Grant Lee grantlee at iinet.net.au
Mon Nov 3 03:32:56 PST 2003


Alexandre said:


> -I would beg to disagree with you on China. Mao´s China had a per capita
> -GDP growth of 2,5% an year, despite the Great Leap Forward and the
Cultural
> -Revolution (whose results were less harmful). This is not a miracle when
> -compared with South Korea and Japan, but meant the reversion of 150 years
> -of absolute decline. And improvements in life expectancy and infant
> -mortality from 1949-76 were impressive (althought the results are less
> -impressive in the field of education). China today is much better
> -developed than in 1949. It´s percapita GDP increased by two times from
> -1949-76 and four times since then, for a total of 8 times.

True, and the "social wage" must be exponentially better than in 1949. But how much of that growth occurred in the agricultural sector? That is the crucial question when there are still 900 million peasants (see the following article from People's Daily). They are 69% of the population (about the same as the proportion of peasants in the Russian Empire in 1917). And in spite of the improved social wage, rural life holds little appeal for the young.
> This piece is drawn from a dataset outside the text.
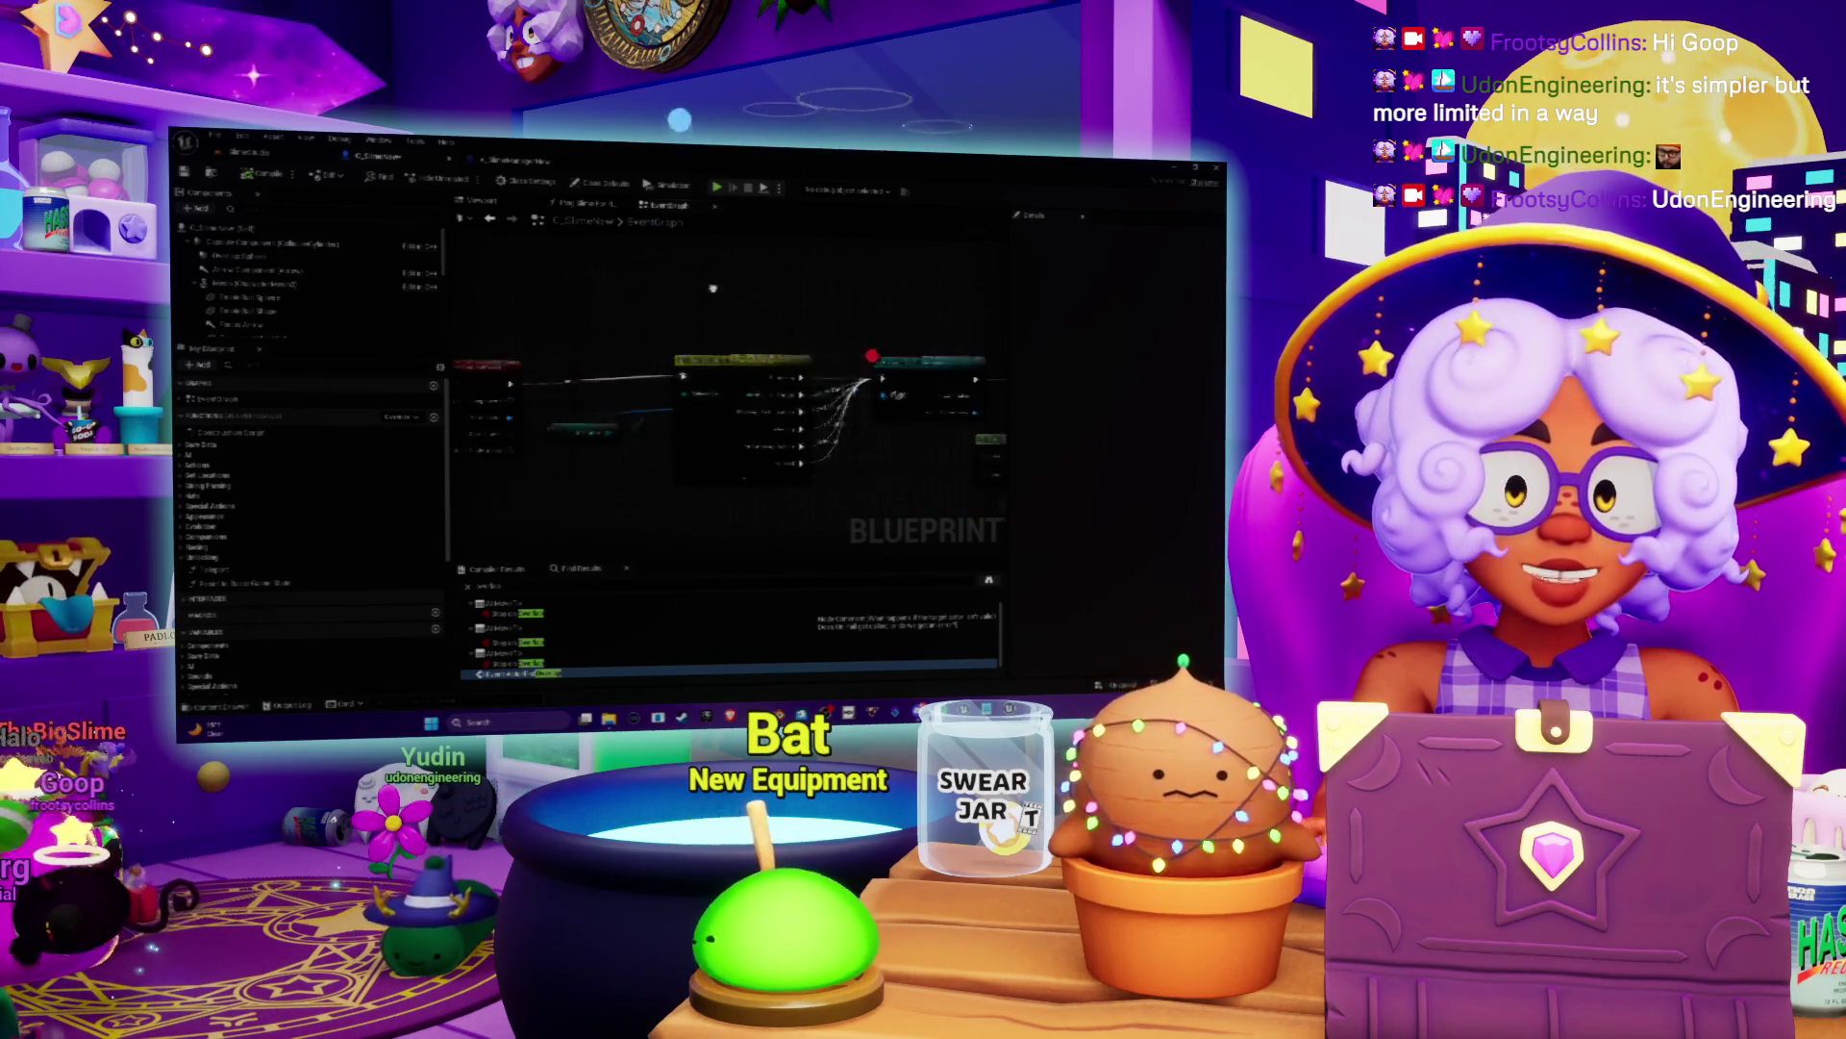
Step: Remove the breakpoints from the next two nodes in the chain
right_click(757, 364)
I saw a story on a TV current affairs program last week about a village in Fujian province which was virtually bereft of anyone between the ages of 17 and 50. Most of the émigrés had gone to large cities, a smaller proportion to the US and a few to Australia.

"China's Farmers Benefit from Rural Tax Reforms"
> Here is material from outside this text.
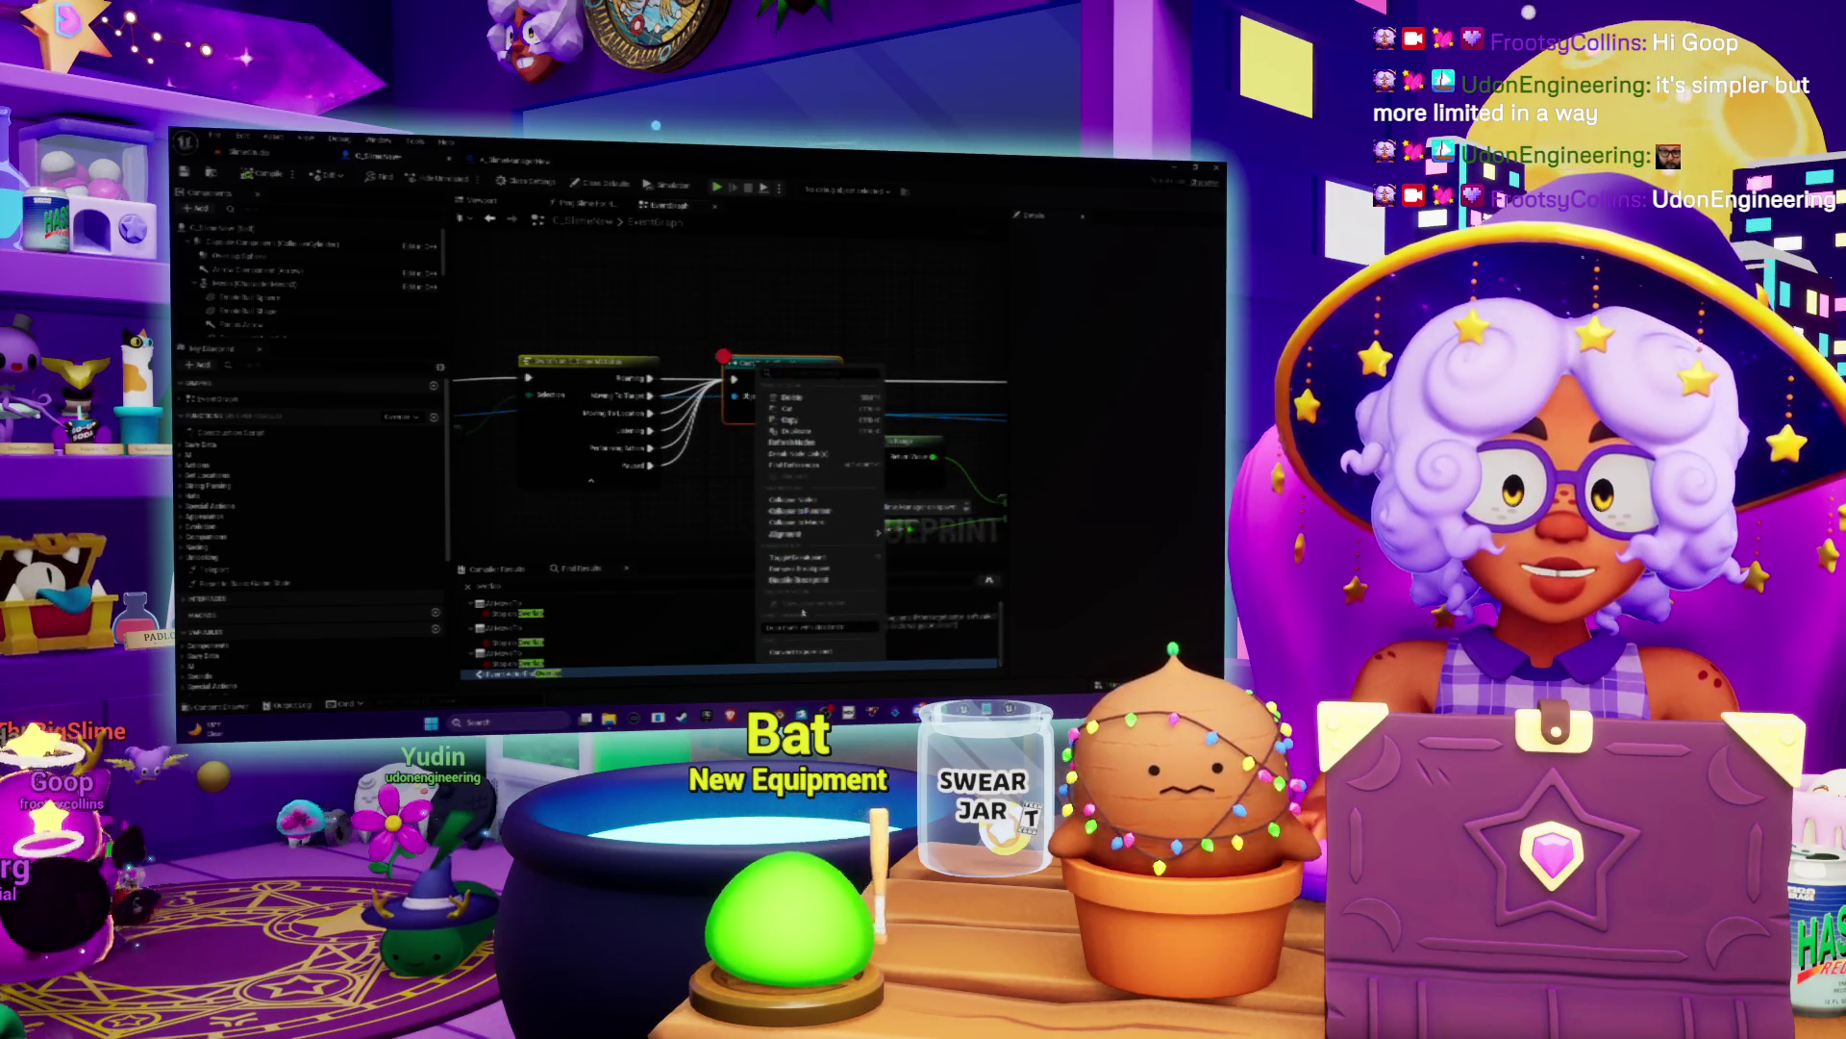
left_click(811, 569)
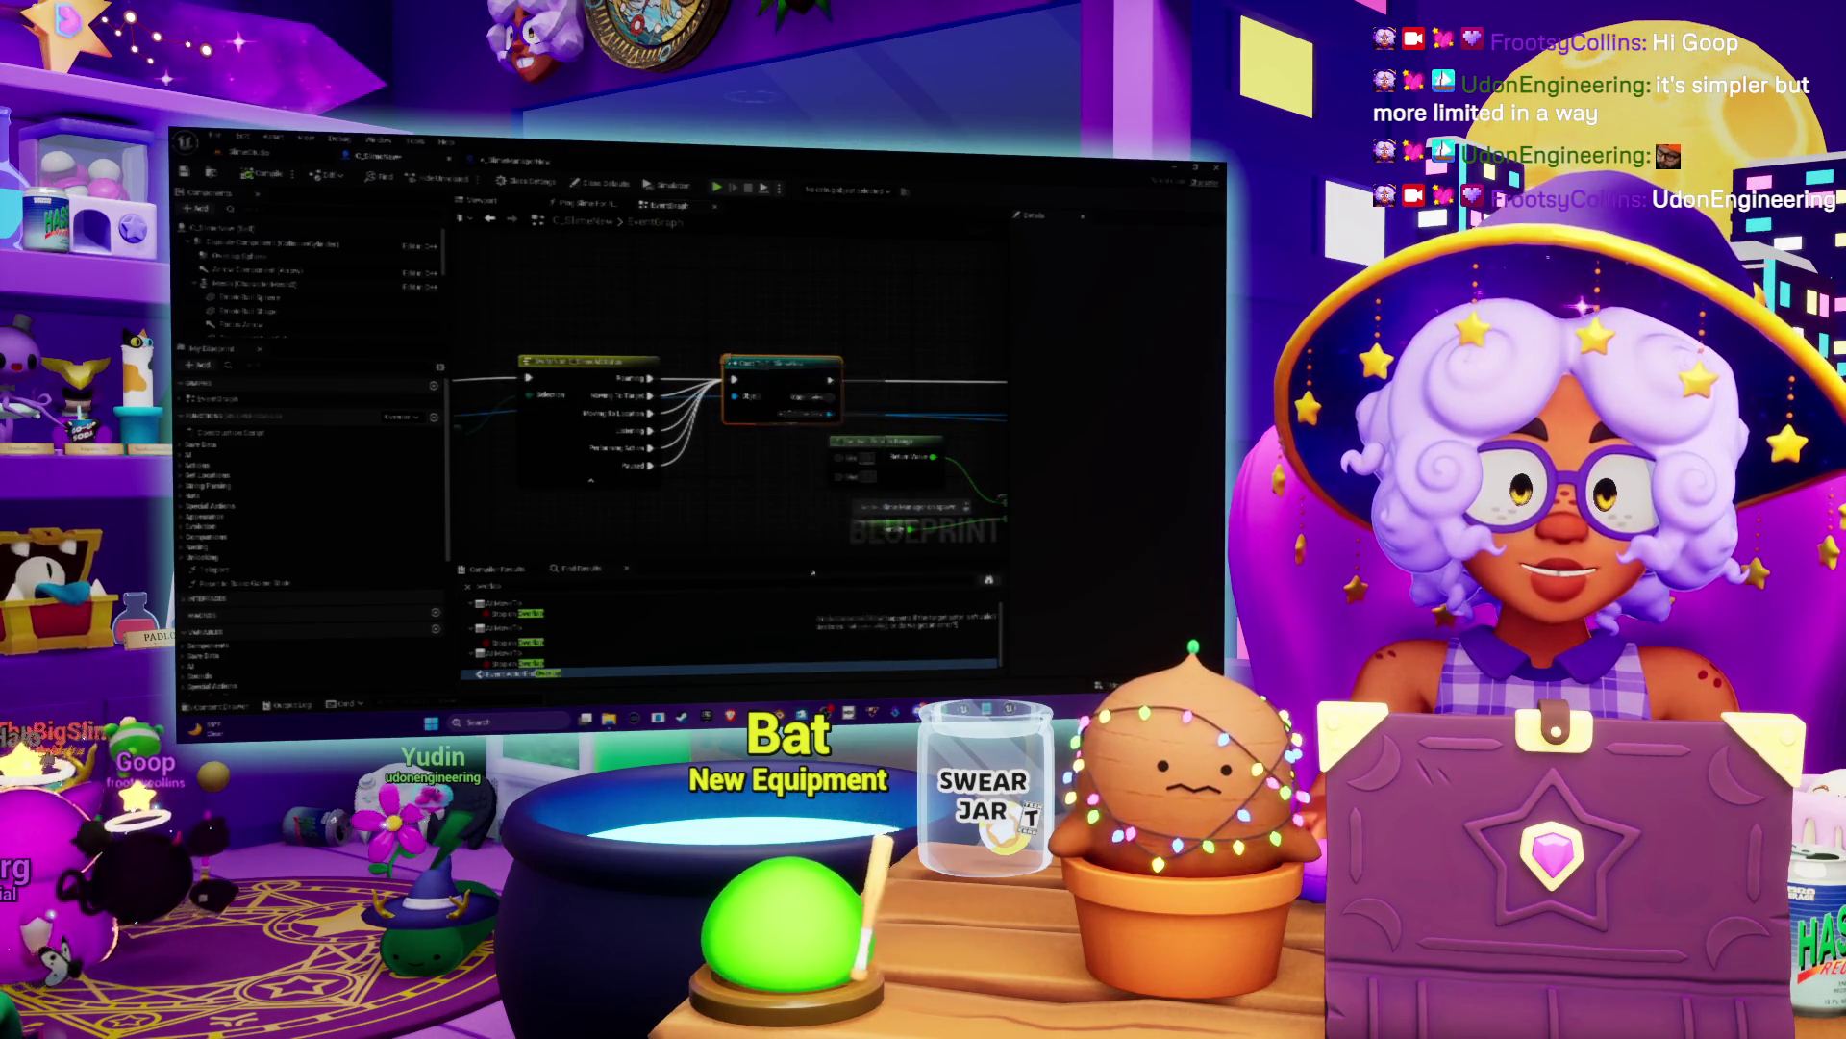
scroll(685, 441, "down", 3)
Once a diehard troublemaker for local officials to deal with when collecting rural taxes, Xiao Xihai, a peasant in Wuwei County of eastern China's Anhui Province, has dramatically changed to be a model taxpayer thanks to the rural tax reforms.
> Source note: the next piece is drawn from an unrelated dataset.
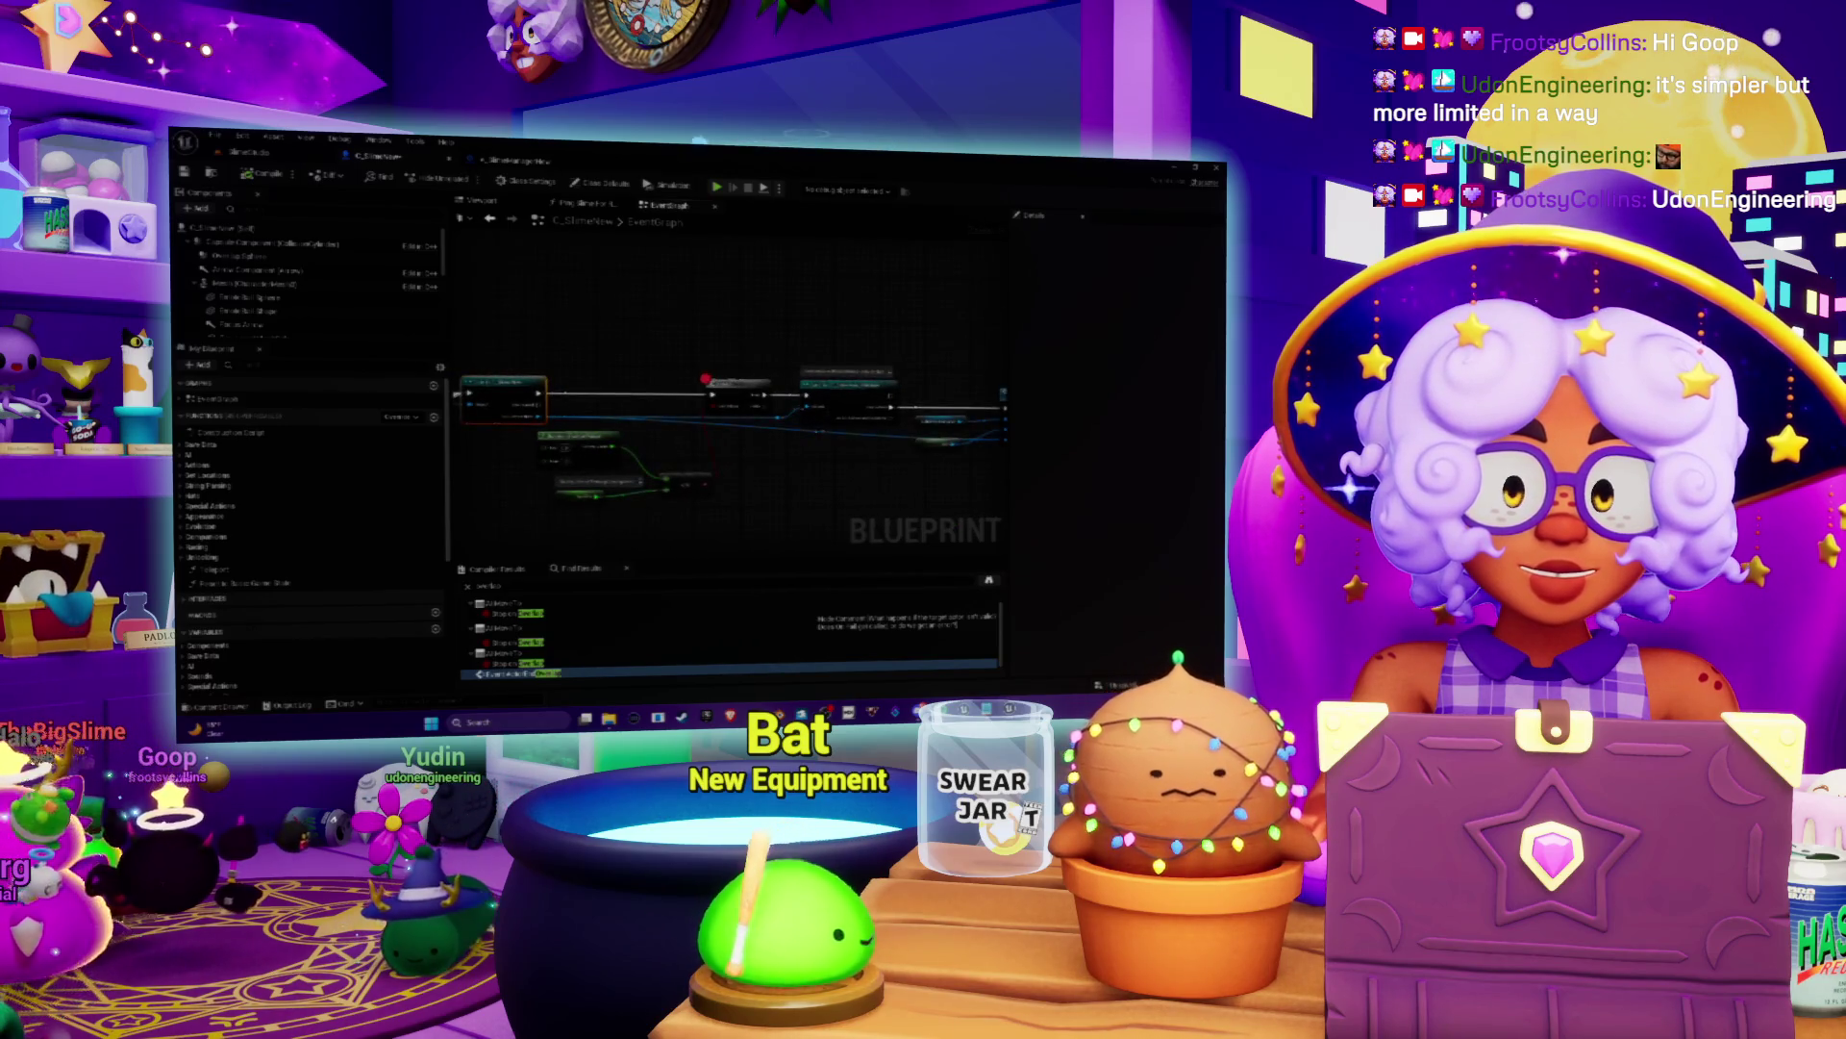
right_click(738, 397)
Three years ago, Xiao not only refused to pay any taxes or fees,but lobbied neighboring villagers to refuse payment too.

Nowadays, Xiao is usually the first in his village to pay ruraltaxes, and following his example, 95 percent of the village's annual taxes are collected within several days.

Xiao still remembers his change of attitude in the spring of 2000, when Chinese Central Government decided to let Anhui reform its burdensome rural tax structures.

More than 40 tax categories were lifted, and households like Xiao's were required only to pay agricultural tax. Xiao's family annual tax bill dropped by 200 yuan (24 US dollars).

"Before the rural tax reforms, our villagers were weighed down by heavy arbitrary fees," Xiao said.

"Most of the tax we paid ended up in the hands of corrupt village cadres."

New rural tax reforms set the highest tax rate at 8.4 percent of farmers' output.

"We are the State's taxpayers now," Xiao claims, "anyone who dares to charge one cent of arbitrary tax is breaking the law."

Two thirds of China's 1.3 billion people live in the countryside and many of them find the double hit of low incomes and hefty taxes too much to handle.

Analysts say it is important to continue reducing taxes and other levies on hundreds of millions of Chinese peasants whose incomes have lagged behind those of city dwellers.

"It is so exciting to see peasants began to increase their awareness as the country's taxpayers," said He Kaiyin, an agricultural expert.

"Rural taxes account for a very small proportion of China's total 1.9 trillion yuan (229 billion US dollars) annual financial revenue."

"But the 900 million peasants are the largest and most important social class in the country and it is significant for social stability and economic development to standardize rural taxes."

The lifting of arbitrary fees on peasants not only changed Anhui farmers' attitudes towards taxpaying, but also eased the burden of peasants in other provinces, like Zhejiang, where peasants now pay 63 percent less following tax reforms.

"We have improved the efficiency of government at grassroots level by streamlining more than 110,000 cadres, who used to go from door to door urging peasants to pay hefty taxes and administration fees," said an agricultural industry official in Anhui Province who did not want to be identified.

The heavy burden of taxes and other levies on China's peasants has led to many clashes between villagers and local officials in recent years, and peasants say there is more work to be done yet.

peasants say rural tax collection should be more transparent, open, and just.

"We should enjoy the same rights as other taxpayers," said Xu Heqing, a peasant.